History of fishing rights in Ireland
What is a fishing right?
Anywhere a fishery exists in freshwater there is a right to fish or a fishing right. This right is owned by someone, either a private individual or group such as an angling club or the State. The owner of the fishing rights can choose to make the fishing available for public use, either for the payment of a fee or free of charge of permit, this is sometimes referred to as ‘free fishing’ nonetheless it is still essentially ‘private property’.
What’s the story with fishing rights at sea?
There is a public right to fish in the sea with the exception of a number of areas that were privatised pre the Magna Carta (1215). The State can control the sea by regulation but it does not own it separate from its citizens. Any member of the public has the right to fish in the sea and tidal waters or estuaries, with the exception of certain private rights exclusive of the public rights existing in some tidal waters by virtue of ancient grants. In certain cases, where tidal fisheries were subject to court decisions, Special Tidal Waters Orders were made under Section 7 of the Fisheries (Consolidation) Act of 1959, enabling a licensing scheme for control of fishing in those waters.

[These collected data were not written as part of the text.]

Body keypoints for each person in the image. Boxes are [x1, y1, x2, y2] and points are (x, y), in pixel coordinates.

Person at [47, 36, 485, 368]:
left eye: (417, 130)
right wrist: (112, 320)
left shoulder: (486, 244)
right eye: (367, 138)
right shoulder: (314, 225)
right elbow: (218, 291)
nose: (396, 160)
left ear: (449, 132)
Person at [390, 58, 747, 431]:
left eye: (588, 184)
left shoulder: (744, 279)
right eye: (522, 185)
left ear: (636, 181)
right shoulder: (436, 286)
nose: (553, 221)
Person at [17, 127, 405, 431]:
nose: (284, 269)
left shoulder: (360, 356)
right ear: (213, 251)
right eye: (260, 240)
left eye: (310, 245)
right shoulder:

Where do fishing rights come from?
The title to fisheries / fishing rights in Ireland derives from the confiscation of lands by the Crown under the Acts of Confiscation of the 17th century and the subsequent granting of estates by the Crown to its favoured subjects. The boundaries of these estates tend to correspond to townland boundaries and so the associated fishing rights are also mostly defined by townland boundaries. Townland boundaries and hence fishing rights generally extend to the half way mark of a river and to the centre point of a lake out from the adjoining land. However, for townlands adjoining a river below its tidal reaches (due to the public right on sea fisheries) the boundary is at the water’s edge rather than the centreline.
How can fishing rights change hands?
Fishing rights may be held by individuals or bodies in the same way as land may be held. In Ireland, there are no laws dictating that the ownership of fishing rights may not be severed from that of the bed and soil or the adjoining land, meaning that one person can own the bed and soil and another the fishing rights. Consequently, lands and fishing rights have changed hands sometimes together and sometimes separately. Quite often fishing rights are passed on from generation to generation in a family and consequently can be shared between multiple descendants spread across the globe. It is not uncommon for the owner of a fishing right be unaware that they even own the right. For this reason it can often be quite confusing to track down the current owner of a fishing right. However, that is not to say that the title to the fishery itself is confused.
What title research has been done on State fisheries in Ireland?
In the mid 1990’s, a significant amount of money was invested in Ireland’s angling infrastructure under the Tourism Angling Measure (T.A.M.), the aim of which was to improve the domestic and tourism angling product. One of the conditions of receiving aid under this measure was that title to a fishery had to be established. The Central Fisheries Board maintained a title research unit to provide this service. During this period a significant amount of work was done on establishing the title and ownership of a large number of fisheries including a number of State fisheries. The title research unit was disbanded in the late 1990’s at which point title research work had been completed on approximately 170 State fisheries. Many of these fisheries are now under licence to various angling clubs.
Does IFI have a list of all fishing rights in Ireland?
Inland Fisheries Ireland does not have a complete database of all fishing rights in Ireland. We only have information on those we ourselves own.
How can I find out who owns a particular fishing right?
If you are interested in researching a fishing right you could contract the services of a suitably experienced title researcher to carry this work out for you. Unfortunatley IFI no longer has the resources to carry out this work for private fishery owners.
The best place to start, however, would be to consult the Land Registry folio for the adjoining land as in some cases this may indicate the owner of the adjoining fishing rights. Please refer to www.landregistry.ie for further information.